■ **Objective**:
Reproduce every line of the listing below character for character, leaving nothing out.

Records from a dataset
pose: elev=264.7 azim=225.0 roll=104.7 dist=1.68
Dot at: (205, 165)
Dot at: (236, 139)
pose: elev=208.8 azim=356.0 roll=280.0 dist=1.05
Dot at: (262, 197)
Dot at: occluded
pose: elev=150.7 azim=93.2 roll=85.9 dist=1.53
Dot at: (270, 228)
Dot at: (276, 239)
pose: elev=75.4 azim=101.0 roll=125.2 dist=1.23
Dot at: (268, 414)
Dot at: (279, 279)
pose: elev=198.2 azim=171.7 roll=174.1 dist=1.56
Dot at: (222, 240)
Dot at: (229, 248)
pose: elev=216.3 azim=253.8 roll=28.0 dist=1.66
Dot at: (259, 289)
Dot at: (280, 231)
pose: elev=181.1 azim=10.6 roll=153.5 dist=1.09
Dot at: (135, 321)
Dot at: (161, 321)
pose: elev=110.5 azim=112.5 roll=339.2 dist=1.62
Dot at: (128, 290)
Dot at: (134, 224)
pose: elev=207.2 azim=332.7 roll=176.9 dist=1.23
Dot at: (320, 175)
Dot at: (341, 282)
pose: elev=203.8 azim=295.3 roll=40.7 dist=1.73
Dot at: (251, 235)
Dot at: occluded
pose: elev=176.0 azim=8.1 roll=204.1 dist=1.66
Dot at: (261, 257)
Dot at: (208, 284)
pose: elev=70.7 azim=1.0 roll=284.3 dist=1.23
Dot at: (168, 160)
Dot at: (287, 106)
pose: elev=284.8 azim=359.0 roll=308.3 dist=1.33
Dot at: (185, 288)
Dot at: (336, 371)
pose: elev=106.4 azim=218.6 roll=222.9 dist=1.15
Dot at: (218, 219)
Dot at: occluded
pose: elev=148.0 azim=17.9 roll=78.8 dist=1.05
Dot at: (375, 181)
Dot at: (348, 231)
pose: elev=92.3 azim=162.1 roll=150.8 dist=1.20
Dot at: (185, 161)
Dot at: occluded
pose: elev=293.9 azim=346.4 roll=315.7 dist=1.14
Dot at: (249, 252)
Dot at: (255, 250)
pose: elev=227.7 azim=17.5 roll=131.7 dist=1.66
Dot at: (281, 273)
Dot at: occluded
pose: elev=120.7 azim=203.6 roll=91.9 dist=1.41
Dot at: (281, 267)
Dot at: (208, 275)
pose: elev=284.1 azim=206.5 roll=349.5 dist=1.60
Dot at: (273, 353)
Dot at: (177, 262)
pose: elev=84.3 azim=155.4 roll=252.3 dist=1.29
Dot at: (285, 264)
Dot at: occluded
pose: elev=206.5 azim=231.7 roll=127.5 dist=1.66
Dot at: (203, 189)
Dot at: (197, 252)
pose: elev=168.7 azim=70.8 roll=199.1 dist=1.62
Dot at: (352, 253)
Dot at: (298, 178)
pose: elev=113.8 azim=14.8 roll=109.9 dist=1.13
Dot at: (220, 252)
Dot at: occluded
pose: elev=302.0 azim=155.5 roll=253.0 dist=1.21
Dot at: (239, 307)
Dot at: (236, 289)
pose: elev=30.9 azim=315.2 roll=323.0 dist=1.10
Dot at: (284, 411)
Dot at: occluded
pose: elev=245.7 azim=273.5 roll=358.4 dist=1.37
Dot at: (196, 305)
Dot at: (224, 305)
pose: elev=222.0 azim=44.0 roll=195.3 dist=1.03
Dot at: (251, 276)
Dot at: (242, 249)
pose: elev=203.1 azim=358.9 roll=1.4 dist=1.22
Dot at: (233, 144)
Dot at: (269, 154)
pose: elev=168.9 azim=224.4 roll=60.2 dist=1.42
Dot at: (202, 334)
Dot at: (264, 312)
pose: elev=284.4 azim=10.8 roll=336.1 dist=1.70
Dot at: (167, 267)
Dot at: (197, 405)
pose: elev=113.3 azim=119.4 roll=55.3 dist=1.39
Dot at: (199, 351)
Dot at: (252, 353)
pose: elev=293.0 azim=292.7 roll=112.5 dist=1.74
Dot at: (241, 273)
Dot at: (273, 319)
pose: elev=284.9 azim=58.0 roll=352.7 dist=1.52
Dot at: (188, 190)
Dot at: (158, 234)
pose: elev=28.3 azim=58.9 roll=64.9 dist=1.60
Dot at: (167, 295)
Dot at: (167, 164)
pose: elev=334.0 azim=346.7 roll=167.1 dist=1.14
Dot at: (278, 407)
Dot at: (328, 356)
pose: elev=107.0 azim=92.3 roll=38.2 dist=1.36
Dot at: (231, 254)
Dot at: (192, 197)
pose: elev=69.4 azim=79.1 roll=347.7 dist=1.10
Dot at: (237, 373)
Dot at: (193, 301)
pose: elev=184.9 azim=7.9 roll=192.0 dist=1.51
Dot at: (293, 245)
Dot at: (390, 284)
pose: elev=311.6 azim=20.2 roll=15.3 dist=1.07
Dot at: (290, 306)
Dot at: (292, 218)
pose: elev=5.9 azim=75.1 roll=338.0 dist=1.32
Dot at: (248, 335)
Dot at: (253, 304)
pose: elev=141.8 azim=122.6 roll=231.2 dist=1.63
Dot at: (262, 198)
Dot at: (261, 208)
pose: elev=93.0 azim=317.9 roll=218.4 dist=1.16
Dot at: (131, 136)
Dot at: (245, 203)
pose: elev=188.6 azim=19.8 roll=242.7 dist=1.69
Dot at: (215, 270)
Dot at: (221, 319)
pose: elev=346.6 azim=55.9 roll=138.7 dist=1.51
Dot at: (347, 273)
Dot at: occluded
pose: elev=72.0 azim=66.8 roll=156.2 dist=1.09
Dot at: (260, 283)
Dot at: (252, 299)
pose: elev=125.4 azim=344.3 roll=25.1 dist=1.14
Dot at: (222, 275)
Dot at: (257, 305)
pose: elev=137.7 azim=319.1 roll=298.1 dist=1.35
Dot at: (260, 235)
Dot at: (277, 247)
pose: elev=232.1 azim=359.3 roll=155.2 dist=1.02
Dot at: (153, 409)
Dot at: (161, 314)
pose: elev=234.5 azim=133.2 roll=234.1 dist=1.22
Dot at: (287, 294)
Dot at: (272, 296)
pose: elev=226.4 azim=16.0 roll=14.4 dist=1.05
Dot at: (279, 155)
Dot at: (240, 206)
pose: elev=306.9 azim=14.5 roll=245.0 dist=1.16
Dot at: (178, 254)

■ **Correct output**:
pose: elev=264.7 azim=225.0 roll=104.7 dist=1.68
Dot at: (205, 165)
Dot at: (236, 139)
pose: elev=208.8 azim=356.0 roll=280.0 dist=1.05
Dot at: (262, 197)
Dot at: occluded
pose: elev=150.7 azim=93.2 roll=85.9 dist=1.53
Dot at: (270, 228)
Dot at: (276, 239)
pose: elev=75.4 azim=101.0 roll=125.2 dist=1.23
Dot at: (268, 414)
Dot at: (279, 279)
pose: elev=198.2 azim=171.7 roll=174.1 dist=1.56
Dot at: (222, 240)
Dot at: (229, 248)
pose: elev=216.3 azim=253.8 roll=28.0 dist=1.66
Dot at: (259, 289)
Dot at: (280, 231)
pose: elev=181.1 azim=10.6 roll=153.5 dist=1.09
Dot at: (135, 321)
Dot at: (161, 321)
pose: elev=110.5 azim=112.5 roll=339.2 dist=1.62
Dot at: (128, 290)
Dot at: (134, 224)
pose: elev=207.2 azim=332.7 roll=176.9 dist=1.23
Dot at: (320, 175)
Dot at: (341, 282)
pose: elev=203.8 azim=295.3 roll=40.7 dist=1.73
Dot at: (251, 235)
Dot at: occluded
pose: elev=176.0 azim=8.1 roll=204.1 dist=1.66
Dot at: (261, 257)
Dot at: (208, 284)
pose: elev=70.7 azim=1.0 roll=284.3 dist=1.23
Dot at: (168, 160)
Dot at: (287, 106)
pose: elev=284.8 azim=359.0 roll=308.3 dist=1.33
Dot at: (185, 288)
Dot at: (336, 371)
pose: elev=106.4 azim=218.6 roll=222.9 dist=1.15
Dot at: (218, 219)
Dot at: occluded
pose: elev=148.0 azim=17.9 roll=78.8 dist=1.05
Dot at: (375, 181)
Dot at: (348, 231)
pose: elev=92.3 azim=162.1 roll=150.8 dist=1.20
Dot at: (185, 161)
Dot at: occluded
pose: elev=293.9 azim=346.4 roll=315.7 dist=1.14
Dot at: (249, 252)
Dot at: (255, 250)
pose: elev=227.7 azim=17.5 roll=131.7 dist=1.66
Dot at: (281, 273)
Dot at: occluded
pose: elev=120.7 azim=203.6 roll=91.9 dist=1.41
Dot at: (281, 267)
Dot at: (208, 275)
pose: elev=284.1 azim=206.5 roll=349.5 dist=1.60
Dot at: (273, 353)
Dot at: (177, 262)
pose: elev=84.3 azim=155.4 roll=252.3 dist=1.29
Dot at: (285, 264)
Dot at: occluded
pose: elev=206.5 azim=231.7 roll=127.5 dist=1.66
Dot at: (203, 189)
Dot at: (197, 252)
pose: elev=168.7 azim=70.8 roll=199.1 dist=1.62
Dot at: (352, 253)
Dot at: (298, 178)
pose: elev=113.8 azim=14.8 roll=109.9 dist=1.13
Dot at: (220, 252)
Dot at: occluded
pose: elev=302.0 azim=155.5 roll=253.0 dist=1.21
Dot at: (239, 307)
Dot at: (236, 289)
pose: elev=30.9 azim=315.2 roll=323.0 dist=1.10
Dot at: (284, 411)
Dot at: occluded
pose: elev=245.7 azim=273.5 roll=358.4 dist=1.37
Dot at: (196, 305)
Dot at: (224, 305)
pose: elev=222.0 azim=44.0 roll=195.3 dist=1.03
Dot at: (251, 276)
Dot at: (242, 249)
pose: elev=203.1 azim=358.9 roll=1.4 dist=1.22
Dot at: (233, 144)
Dot at: (269, 154)
pose: elev=168.9 azim=224.4 roll=60.2 dist=1.42
Dot at: (202, 334)
Dot at: (264, 312)
pose: elev=284.4 azim=10.8 roll=336.1 dist=1.70
Dot at: (167, 267)
Dot at: (197, 405)
pose: elev=113.3 azim=119.4 roll=55.3 dist=1.39
Dot at: (199, 351)
Dot at: (252, 353)
pose: elev=293.0 azim=292.7 roll=112.5 dist=1.74
Dot at: (241, 273)
Dot at: (273, 319)
pose: elev=284.9 azim=58.0 roll=352.7 dist=1.52
Dot at: (188, 190)
Dot at: (158, 234)
pose: elev=28.3 azim=58.9 roll=64.9 dist=1.60
Dot at: (167, 295)
Dot at: (167, 164)
pose: elev=334.0 azim=346.7 roll=167.1 dist=1.14
Dot at: (278, 407)
Dot at: (328, 356)
pose: elev=107.0 azim=92.3 roll=38.2 dist=1.36
Dot at: (231, 254)
Dot at: (192, 197)
pose: elev=69.4 azim=79.1 roll=347.7 dist=1.10
Dot at: (237, 373)
Dot at: (193, 301)
pose: elev=184.9 azim=7.9 roll=192.0 dist=1.51
Dot at: (293, 245)
Dot at: (390, 284)
pose: elev=311.6 azim=20.2 roll=15.3 dist=1.07
Dot at: (290, 306)
Dot at: (292, 218)
pose: elev=5.9 azim=75.1 roll=338.0 dist=1.32
Dot at: (248, 335)
Dot at: (253, 304)
pose: elev=141.8 azim=122.6 roll=231.2 dist=1.63
Dot at: (262, 198)
Dot at: (261, 208)
pose: elev=93.0 azim=317.9 roll=218.4 dist=1.16
Dot at: (131, 136)
Dot at: (245, 203)
pose: elev=188.6 azim=19.8 roll=242.7 dist=1.69
Dot at: (215, 270)
Dot at: (221, 319)
pose: elev=346.6 azim=55.9 roll=138.7 dist=1.51
Dot at: (347, 273)
Dot at: occluded
pose: elev=72.0 azim=66.8 roll=156.2 dist=1.09
Dot at: (260, 283)
Dot at: (252, 299)
pose: elev=125.4 azim=344.3 roll=25.1 dist=1.14
Dot at: (222, 275)
Dot at: (257, 305)
pose: elev=137.7 azim=319.1 roll=298.1 dist=1.35
Dot at: (260, 235)
Dot at: (277, 247)
pose: elev=232.1 azim=359.3 roll=155.2 dist=1.02
Dot at: (153, 409)
Dot at: (161, 314)
pose: elev=234.5 azim=133.2 roll=234.1 dist=1.22
Dot at: (287, 294)
Dot at: (272, 296)
pose: elev=226.4 azim=16.0 roll=14.4 dist=1.05
Dot at: (279, 155)
Dot at: (240, 206)
pose: elev=306.9 azim=14.5 roll=245.0 dist=1.16
Dot at: (178, 254)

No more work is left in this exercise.